Les êtres humains sont d’une immense résilience, particulièrement sur le plan collectif, lorsqu’ils disposent d’un système de soutien.
Le psychologue s’appuie sur un principe fondamental des sciences du comportement : le meilleur prédicteur du comportement futur est le comportement passé. Or, depuis que cette intelligence non humaine est présente, elle n’a perpétré aucun acte de violence visant à éradiquer l’humanité. Cette absence d’agression historique permet de déduire une intention non hostile, un fait qui devrait rassurer la population.

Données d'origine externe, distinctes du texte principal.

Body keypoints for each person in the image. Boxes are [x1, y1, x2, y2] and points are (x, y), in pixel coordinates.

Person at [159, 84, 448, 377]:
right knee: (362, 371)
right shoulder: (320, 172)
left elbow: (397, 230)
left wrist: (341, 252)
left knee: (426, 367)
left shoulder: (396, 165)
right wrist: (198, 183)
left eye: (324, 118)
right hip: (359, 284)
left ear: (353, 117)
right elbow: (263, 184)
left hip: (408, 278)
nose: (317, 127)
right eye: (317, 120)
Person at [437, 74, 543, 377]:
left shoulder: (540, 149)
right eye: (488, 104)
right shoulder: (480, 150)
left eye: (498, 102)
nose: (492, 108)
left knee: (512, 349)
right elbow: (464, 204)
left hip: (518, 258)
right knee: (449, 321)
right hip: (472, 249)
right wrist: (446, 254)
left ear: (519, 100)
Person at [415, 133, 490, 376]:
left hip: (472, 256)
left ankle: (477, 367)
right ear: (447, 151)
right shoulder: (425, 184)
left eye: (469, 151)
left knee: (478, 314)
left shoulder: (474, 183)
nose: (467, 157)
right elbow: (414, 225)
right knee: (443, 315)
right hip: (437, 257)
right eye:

Toutefois, le gouvernement a le devoir de se préparer à soutenir les segments les plus vulnérables de la population. Les personnes souffrant de troubles de la santé mentale, de paranoïa ou d’une grande fragilité émotionnelle auront besoin d’un accompagnement spécifique pour intégrer ces révélations sans sombrer dans la panique.
Deux certitudes absolues
Le Dr Phil refuse de devenir un simple porte-parole gouvernemental et tient à conserver son indépendance de pensée. Il souhaite aider le public à développer son esprit critique face à ces informations, sans dicter la manière dont chacun doit les intégrer dans sa propre vie et ses croyances.
À l’issue de son examen des dossiers gouvernementaux, il affirme pouvoir déclarer deux choses avec une certitude absolue à l’Amérique et au monde entier :
- Il y a eu une dissimulation massive de la part du gouvernement.
- Il y a des objets dans notre atmosphère que nous ne pouvons pas expliquer, que nous n’avons pas créés, et qui proviennent d’ailleurs.
Loin de céder à la peur, le Dr Phil voit dans cette divulgation une opportunité extraordinaire. Le moment est venu de briser le silence, de mettre fin à la stigmatisation des témoins et d’accueillir ce qui pourrait être la découverte la plus fascinante de l’histoire de l’humanité.